Information at a Glance
Parameter |
Description |
---|---|
Category | Explore |
Data source type | DB |
Send output to other operators | No |
Data processing tool | n/a |
Input
A data set from the preceding operator.
Restrictions
The Summary Statistics operator does not work with generic JDBC data sets. See the Summary Statistics (DB).
Configuration
Parameter | Description |
---|---|
Notes | Notes or helpful information about this operator's parameter settings. When you enter content in the Notes field, a yellow asterisk appears on the operator. |
Columns | Select the numeric columns for which the summary statistics should be displayed.
|
Group By | Click Select Columns to open the dialog for selecting the available columns from the input dataset to group results by. |
Calculate the Number of Distinct Values (slower) |
Determines whether to calculate the number of distinct values for selected columns. Calculating distinct values can add significant processing time. Default value: Yes |
Number of most Common Values to Display |
Determines the maximum number of the most common values to output for each column. Only enabled if Calculate the Number of Distinct Values is enabled. |
Output Schema | The schema for the output table or view. |
Output Table | Specify the table path and name where the output of the results is generated. By default, this is a unique table name based on your user ID, workflow ID, and operator. |
Storage Parameters | Advanced database settings for the operator output. Available only for
TABLE output.
See Storage Parameters dialog for more information. |
Drop If Exists | Specifies whether to overwrite an existing table.
|
Output
A table that displays the analysis results of the selected fields. The following list shows the default table contents.
- Name
- Data type
- Count
- Unique value count
- Null value count
- Empty value count
- Zero value count
- Min value
- 25% (approx.) - Approximate 25% value for numerical columns.

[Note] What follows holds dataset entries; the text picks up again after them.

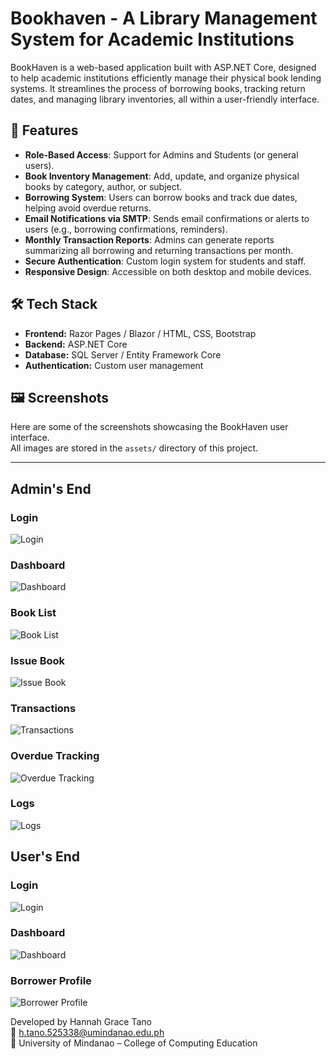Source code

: # Bookhaven - A Library Management System for Academic Institutions
BookHaven is a web-based application built with ASP.NET Core, designed to help academic institutions efficiently manage their physical book lending systems. It streamlines the process of borrowing books, tracking return dates, and managing library inventories, all within a user-friendly interface.

## 🚀 Features
- **Role-Based Access**: Support for Admins and Students (or general users).  
- **Book Inventory Management**: Add, update, and organize physical books by category, author, or subject.  
- **Borrowing System**: Users can borrow books and track due dates, helping avoid overdue returns.  
- **Email Notifications via SMTP**: Sends email confirmations or alerts to users (e.g., borrowing confirmations, reminders).
- **Monthly Transaction Reports**: Admins can generate reports summarizing all borrowing and returning transactions per month.  
- **Secure Authentication**: Custom login system for students and staff.  
- **Responsive Design**: Accessible on both desktop and mobile devices.  

## 🛠️ Tech Stack
- **Frontend:** Razor Pages / Blazor / HTML, CSS, Bootstrap
- **Backend:** ASP.NET Core
- **Database:** SQL Server / Entity Framework Core
- **Authentication:** Custom user management

## 🖼️ Screenshots
Here are some of the screenshots showcasing the BookHaven user interface.  
All images are stored in the `assets/` directory of this project.  

---  

## Admin's End  
### Login
![Login](assets/admin/login.png)

### Dashboard
![Dashboard](assets/admin/dashboard.png)

### Book List
![Book List](assets/admin/books-index.png)

### Issue Book
![Issue Book](assets/admin/issue-book.png)

### Transactions
![Transactions](assets/admin/transactions.png)

### Overdue Tracking
![Overdue Tracking](assets/admin/overdue-tracking.png)

### Logs
![Logs](assets/admin/logs.png)

## User's End  
### Login
![Login](assets/borrower/borrower-login.png)

### Dashboard
![Dashboard](assets/borrower/borrower-dashboard.png)

### Borrower Profile
![Borrower Profile](assets/borrower/borrower-profile.png)


Developed by Hannah Grace Tano  
📧 h.tano.525338@umindanao.edu.ph  
📍 University of Mindanao – College of Computing Education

- Median (approx.) - Approximate median value for numerical columns.
- 75% (approx.) - Approximate 75% value for numerical columns.
- Maximum value
- Standard deviation
- Average
- Positive value count
- Negative value count
- Most Common (Value) - The most common value for the column.
- Most Common (Percentage) - The percentage of the total which are the most common value.
- 2nd Most Common (Value) - The second most common value.
- 2nd Most Common (Value) - The percentage of the total which are the second most common value.